As this analysis is based on the transaction volume between stablecoin and fiat pairs, it’s not possible to conclude that there is more or less capital moving into stablecoins in these countries, even though it does indicate more interest in the assets generally.

Is it really a safe asset?

The reality is not all stablecoins are created equal, of course. TerraUSD (UST) is only the latest example of how an apparent safe asset can go off the rails. The collapse raised skepticism around stablecoin adoption, although experts think the setback will be temporary. 

“Many people got enticed by high-interest rates Anchor offered on [algorithmic stablecoin] UST and put their savings there. Unfortunately, a lot of people got deceived by the term ‘stablecoin’ when referring to UST,” said Ermilov.

“There are stablecoins and stablecoins…it takes specialists or regulators to tell the difference and explain to the consumer that only [some] types are safe.” 

But there may be a silver lining. “Even if many are currently cheering at the downfall of Terra and the potential insolvency of Celsius, one can’t forget these centralized projects don’t represent the industry and that the potential of this technology to improve the world’s financial system and benefit the lives of the many still stands strong,” Volz Oliveira said. 
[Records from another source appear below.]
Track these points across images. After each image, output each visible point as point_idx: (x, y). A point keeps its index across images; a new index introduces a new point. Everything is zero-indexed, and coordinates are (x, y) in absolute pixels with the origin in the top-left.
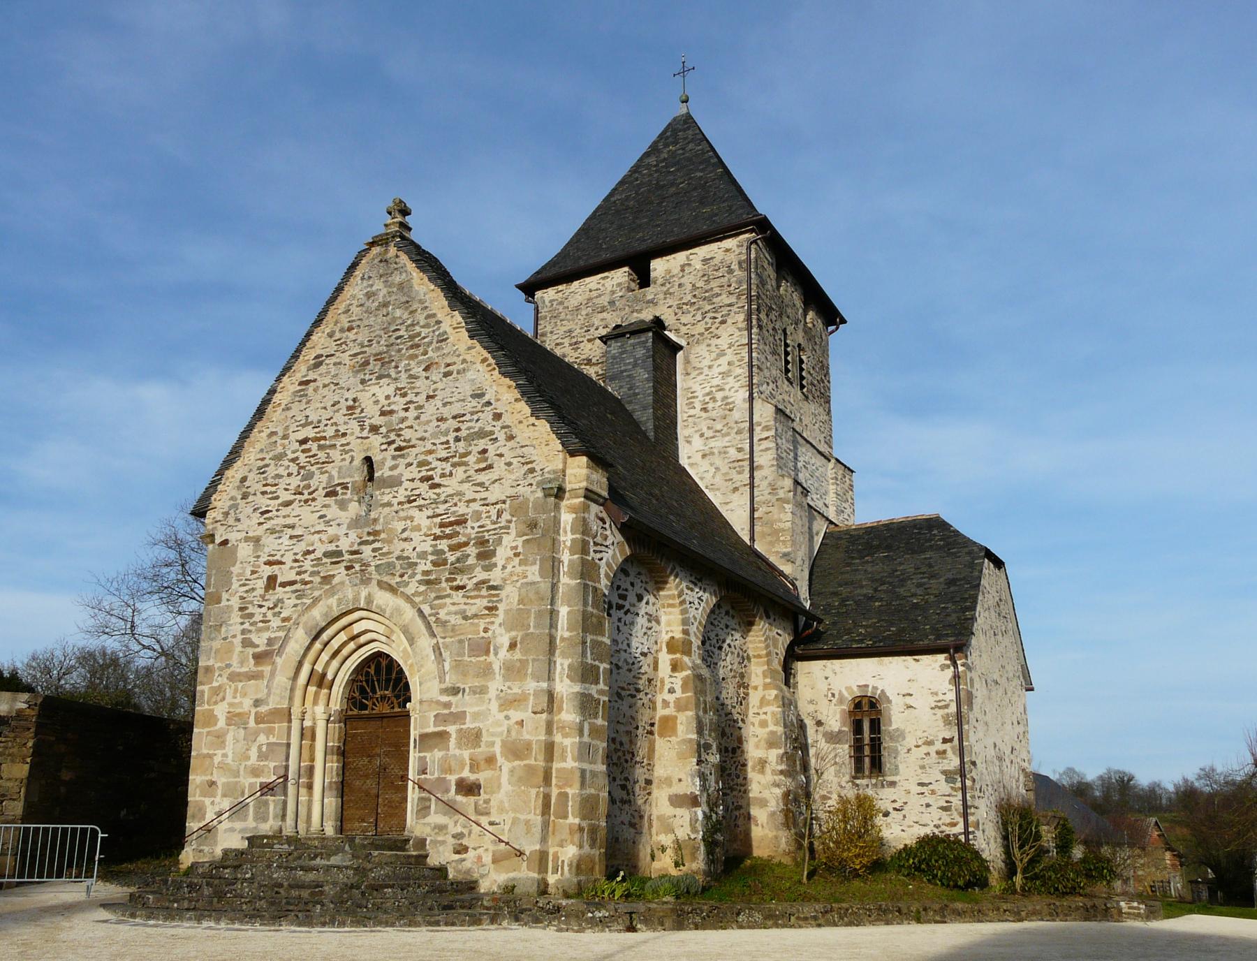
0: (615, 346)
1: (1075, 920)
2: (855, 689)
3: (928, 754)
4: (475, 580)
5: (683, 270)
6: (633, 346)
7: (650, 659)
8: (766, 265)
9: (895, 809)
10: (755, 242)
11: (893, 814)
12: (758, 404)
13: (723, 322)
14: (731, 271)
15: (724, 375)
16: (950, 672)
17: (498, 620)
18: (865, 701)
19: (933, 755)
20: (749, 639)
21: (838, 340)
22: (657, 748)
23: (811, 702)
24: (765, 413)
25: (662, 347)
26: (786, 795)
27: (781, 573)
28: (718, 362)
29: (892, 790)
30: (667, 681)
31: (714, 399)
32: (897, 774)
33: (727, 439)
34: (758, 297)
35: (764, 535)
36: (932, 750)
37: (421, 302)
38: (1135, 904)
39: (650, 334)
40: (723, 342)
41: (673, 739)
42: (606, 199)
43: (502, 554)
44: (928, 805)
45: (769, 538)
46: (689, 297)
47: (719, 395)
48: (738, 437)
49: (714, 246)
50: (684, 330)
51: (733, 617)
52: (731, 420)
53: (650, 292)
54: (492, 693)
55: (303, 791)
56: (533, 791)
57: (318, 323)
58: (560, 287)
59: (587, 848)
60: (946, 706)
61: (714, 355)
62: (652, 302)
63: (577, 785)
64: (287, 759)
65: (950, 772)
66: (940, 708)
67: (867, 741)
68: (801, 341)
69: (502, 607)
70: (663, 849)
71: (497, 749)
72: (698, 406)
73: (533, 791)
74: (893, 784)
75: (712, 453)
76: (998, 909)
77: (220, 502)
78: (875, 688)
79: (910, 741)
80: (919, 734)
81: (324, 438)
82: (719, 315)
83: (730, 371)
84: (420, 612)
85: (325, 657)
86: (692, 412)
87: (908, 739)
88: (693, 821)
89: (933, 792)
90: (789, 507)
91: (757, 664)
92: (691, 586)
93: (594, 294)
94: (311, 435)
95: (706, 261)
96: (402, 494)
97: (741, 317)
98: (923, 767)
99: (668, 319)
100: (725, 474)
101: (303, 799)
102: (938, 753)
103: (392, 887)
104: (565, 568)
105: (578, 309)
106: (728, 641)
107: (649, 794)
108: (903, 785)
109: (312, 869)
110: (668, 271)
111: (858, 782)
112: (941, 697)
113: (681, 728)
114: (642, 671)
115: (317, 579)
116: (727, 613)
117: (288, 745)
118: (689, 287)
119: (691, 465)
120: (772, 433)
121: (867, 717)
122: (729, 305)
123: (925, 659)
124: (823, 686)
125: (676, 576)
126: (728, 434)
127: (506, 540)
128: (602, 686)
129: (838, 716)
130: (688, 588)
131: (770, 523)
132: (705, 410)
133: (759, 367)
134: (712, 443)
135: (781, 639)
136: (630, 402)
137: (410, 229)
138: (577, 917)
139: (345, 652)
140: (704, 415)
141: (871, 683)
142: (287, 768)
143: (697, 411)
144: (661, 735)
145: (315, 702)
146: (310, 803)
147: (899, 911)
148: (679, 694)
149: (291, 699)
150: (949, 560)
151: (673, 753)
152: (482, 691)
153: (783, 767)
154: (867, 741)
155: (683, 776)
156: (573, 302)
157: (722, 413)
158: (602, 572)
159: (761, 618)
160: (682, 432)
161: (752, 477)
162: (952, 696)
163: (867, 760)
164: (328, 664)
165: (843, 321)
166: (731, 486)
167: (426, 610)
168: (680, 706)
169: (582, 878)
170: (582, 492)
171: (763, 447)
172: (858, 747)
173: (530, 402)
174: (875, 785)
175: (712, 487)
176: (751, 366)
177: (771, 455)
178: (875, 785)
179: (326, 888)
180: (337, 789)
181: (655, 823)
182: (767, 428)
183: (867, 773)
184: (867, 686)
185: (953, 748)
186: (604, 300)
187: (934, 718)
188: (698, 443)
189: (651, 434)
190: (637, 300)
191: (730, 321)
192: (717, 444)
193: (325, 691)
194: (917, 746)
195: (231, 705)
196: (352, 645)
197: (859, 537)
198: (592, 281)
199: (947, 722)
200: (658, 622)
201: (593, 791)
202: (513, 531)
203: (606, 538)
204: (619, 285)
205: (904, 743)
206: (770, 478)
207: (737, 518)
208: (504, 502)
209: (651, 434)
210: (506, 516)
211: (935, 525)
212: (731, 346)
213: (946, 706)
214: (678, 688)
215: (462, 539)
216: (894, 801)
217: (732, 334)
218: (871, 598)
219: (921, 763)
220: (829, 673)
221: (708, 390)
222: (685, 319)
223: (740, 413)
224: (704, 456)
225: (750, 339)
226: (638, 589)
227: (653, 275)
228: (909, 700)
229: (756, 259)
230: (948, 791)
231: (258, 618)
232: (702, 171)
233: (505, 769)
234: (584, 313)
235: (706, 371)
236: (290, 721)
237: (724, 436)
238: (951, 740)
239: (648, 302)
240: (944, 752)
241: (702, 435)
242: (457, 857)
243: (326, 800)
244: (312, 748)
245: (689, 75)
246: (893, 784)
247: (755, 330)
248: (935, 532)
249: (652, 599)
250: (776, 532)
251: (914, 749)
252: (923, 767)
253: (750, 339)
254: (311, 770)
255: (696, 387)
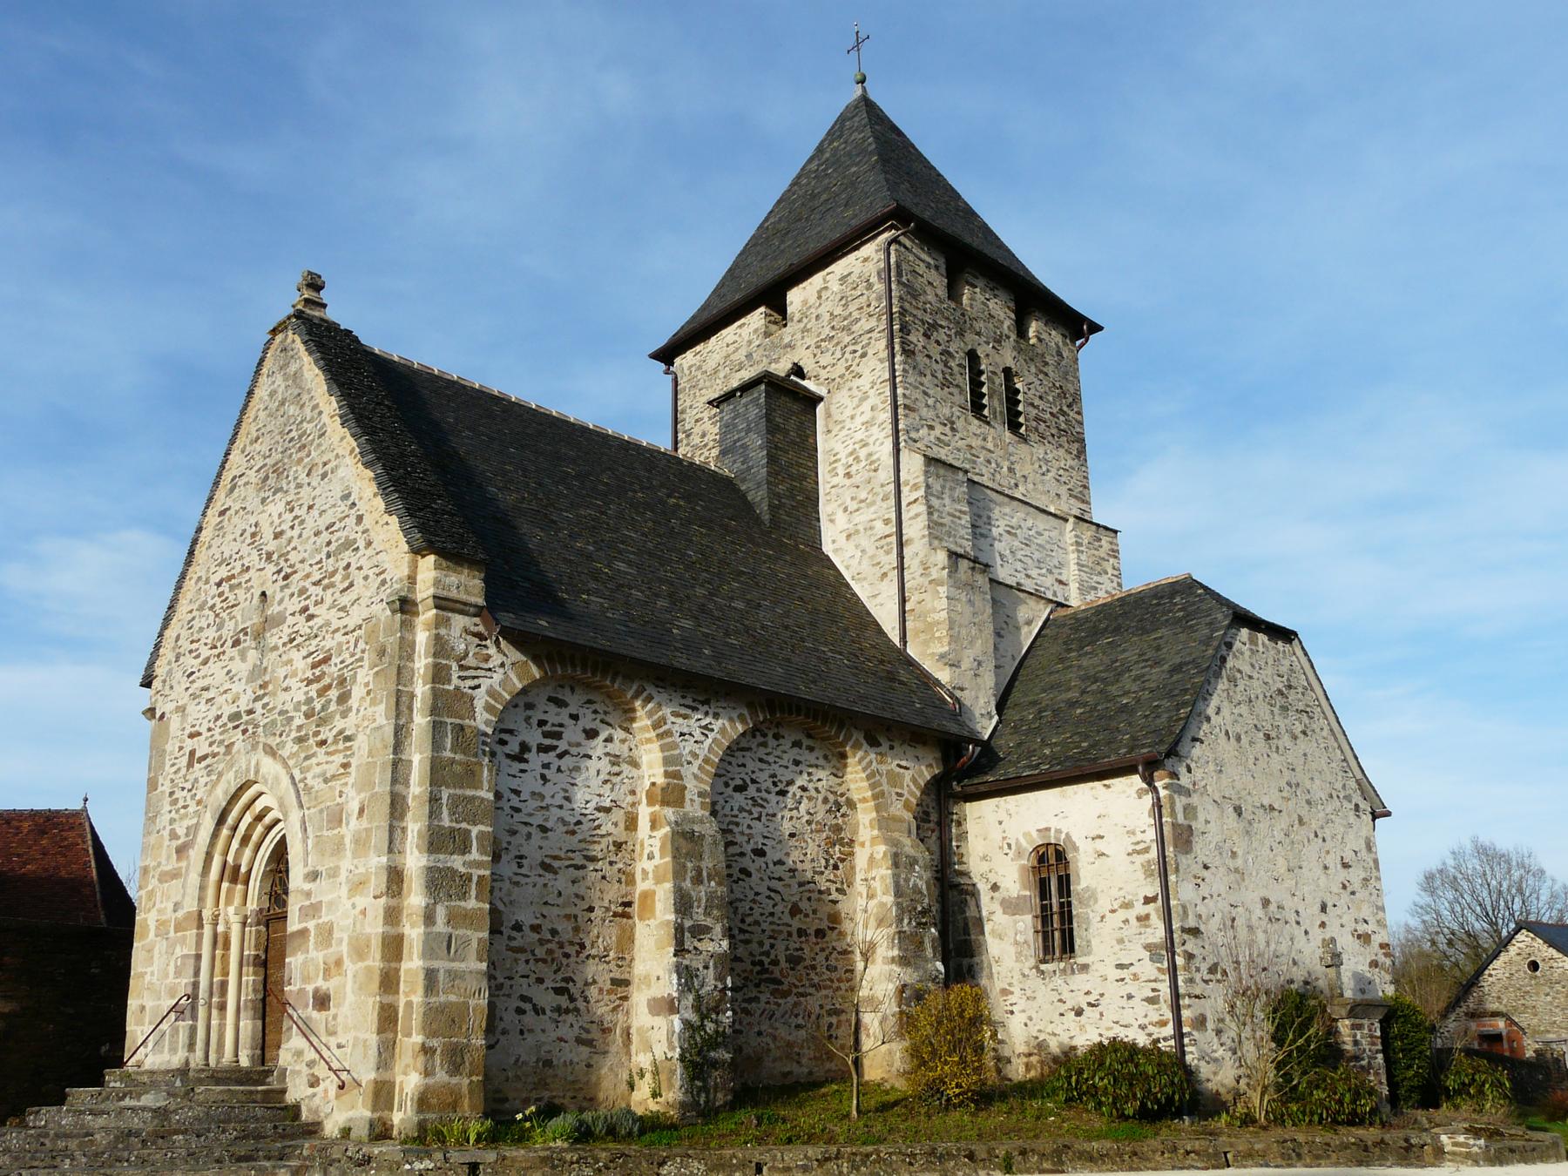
0: (726, 407)
1: (1337, 1164)
2: (1035, 834)
3: (1126, 921)
4: (334, 732)
5: (819, 297)
6: (746, 406)
7: (618, 815)
8: (921, 269)
9: (1090, 1004)
10: (895, 240)
11: (1088, 1011)
12: (905, 455)
13: (864, 355)
14: (870, 286)
15: (868, 424)
16: (1148, 799)
17: (351, 780)
18: (1051, 850)
19: (1133, 921)
20: (848, 777)
21: (1091, 353)
22: (637, 935)
23: (984, 858)
24: (913, 465)
25: (786, 404)
26: (903, 988)
27: (938, 683)
28: (861, 409)
29: (1084, 976)
30: (647, 842)
31: (857, 459)
32: (1089, 953)
33: (872, 509)
34: (903, 312)
35: (917, 632)
36: (1131, 914)
37: (309, 391)
38: (1461, 1139)
39: (763, 387)
40: (864, 382)
41: (652, 922)
42: (761, 226)
43: (357, 692)
44: (1130, 997)
45: (923, 637)
46: (827, 331)
47: (863, 453)
48: (884, 505)
49: (851, 258)
50: (824, 374)
51: (811, 749)
52: (875, 484)
53: (788, 334)
54: (343, 875)
55: (215, 1012)
56: (371, 1001)
57: (232, 441)
58: (698, 348)
59: (441, 1076)
60: (1146, 850)
61: (856, 400)
62: (790, 346)
63: (420, 991)
64: (197, 973)
65: (1155, 946)
66: (1138, 852)
67: (1055, 908)
68: (1010, 363)
69: (354, 762)
70: (642, 1075)
71: (344, 948)
72: (841, 471)
73: (371, 1001)
74: (1085, 968)
75: (857, 532)
76: (1175, 1149)
77: (161, 669)
78: (1058, 831)
79: (1103, 905)
80: (1115, 893)
81: (233, 576)
82: (858, 347)
83: (873, 418)
84: (292, 778)
85: (235, 844)
86: (835, 481)
87: (1100, 902)
88: (671, 1033)
89: (1135, 977)
90: (943, 590)
91: (865, 810)
92: (683, 711)
93: (732, 348)
94: (225, 575)
95: (843, 279)
96: (286, 631)
97: (883, 343)
98: (1120, 941)
99: (808, 365)
100: (872, 557)
101: (214, 1022)
102: (1139, 919)
103: (184, 1132)
104: (417, 704)
105: (716, 371)
106: (799, 783)
107: (625, 998)
108: (1098, 969)
109: (103, 1112)
110: (805, 302)
111: (1043, 967)
112: (1139, 837)
113: (659, 906)
114: (603, 831)
115: (222, 750)
116: (797, 744)
117: (198, 957)
118: (827, 317)
119: (836, 551)
120: (921, 492)
121: (1051, 868)
122: (871, 331)
123: (1118, 783)
124: (996, 835)
125: (649, 699)
126: (873, 503)
127: (361, 674)
128: (475, 855)
129: (1016, 876)
130: (675, 714)
131: (922, 616)
132: (848, 475)
133: (906, 407)
134: (857, 518)
135: (908, 775)
136: (744, 480)
137: (324, 306)
138: (390, 1169)
139: (255, 837)
140: (847, 482)
141: (1054, 824)
142: (196, 985)
143: (839, 480)
144: (641, 919)
145: (229, 902)
146: (222, 1027)
147: (971, 1156)
148: (657, 861)
149: (201, 899)
150: (1182, 637)
151: (652, 941)
152: (334, 873)
153: (896, 952)
154: (1055, 908)
155: (661, 973)
156: (710, 365)
157: (867, 475)
158: (479, 705)
159: (857, 746)
160: (824, 509)
161: (901, 557)
162: (1151, 834)
163: (1057, 934)
164: (239, 853)
165: (1095, 328)
166: (878, 572)
167: (298, 777)
168: (659, 880)
169: (431, 1116)
170: (430, 601)
171: (912, 514)
172: (1045, 916)
173: (385, 495)
174: (1064, 971)
175: (858, 576)
176: (895, 407)
177: (922, 521)
178: (1064, 971)
179: (97, 1136)
180: (254, 1009)
181: (635, 1038)
182: (915, 487)
183: (1057, 954)
184: (1048, 829)
185: (1157, 910)
186: (741, 355)
187: (1132, 868)
188: (841, 519)
189: (766, 517)
190: (774, 346)
191: (870, 352)
192: (862, 518)
193: (240, 887)
194: (1113, 911)
195: (159, 911)
196: (260, 829)
197: (1087, 619)
198: (728, 333)
199: (1148, 874)
200: (635, 764)
201: (453, 998)
202: (366, 663)
203: (487, 658)
204: (756, 331)
205: (1096, 907)
206: (921, 555)
207: (885, 614)
208: (360, 627)
209: (766, 517)
210: (361, 645)
211: (1188, 586)
212: (874, 384)
213: (1146, 850)
214: (657, 854)
215: (327, 681)
216: (1088, 993)
217: (874, 369)
218: (1072, 704)
219: (1118, 935)
220: (1002, 816)
221: (850, 448)
222: (825, 360)
223: (886, 474)
224: (849, 537)
225: (893, 371)
226: (587, 721)
227: (789, 310)
228: (1100, 845)
229: (898, 266)
230: (1154, 974)
231: (181, 803)
232: (857, 165)
233: (350, 974)
234: (722, 375)
235: (848, 424)
236: (200, 926)
237: (870, 505)
238: (1154, 899)
239: (787, 346)
240: (1147, 917)
241: (846, 510)
242: (311, 1090)
243: (242, 1024)
244: (225, 958)
245: (864, 47)
246: (1085, 968)
247: (898, 358)
248: (1177, 599)
249: (619, 734)
250: (930, 627)
251: (1109, 915)
252: (1120, 941)
253: (893, 371)
254: (224, 985)
255: (839, 447)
Regulation may help, and progress is being made both in the European Union and the US Congress to address cryptoasset rules. 

“It’s only natural that most of the regulation concerns stablecoins, and the control of its issuance in ways that promote financial stability and avoid contagion in case of a crisis,” Volz Oliveira added, predicting that this “should bring more confidence into the system, both in Europe and abroad, as EU regulation is often followed by other countries and regional blocks.”

Ermilov also believes that future European crypto regulation will “clearly differentiate between different types of stablecoins,” therefore supporting and promoting “compliant stablecoins” instead of “algorithmic” stablecoins.

“Had it been in place earlier, the UST disaster could have been avoided or minimized,” he said.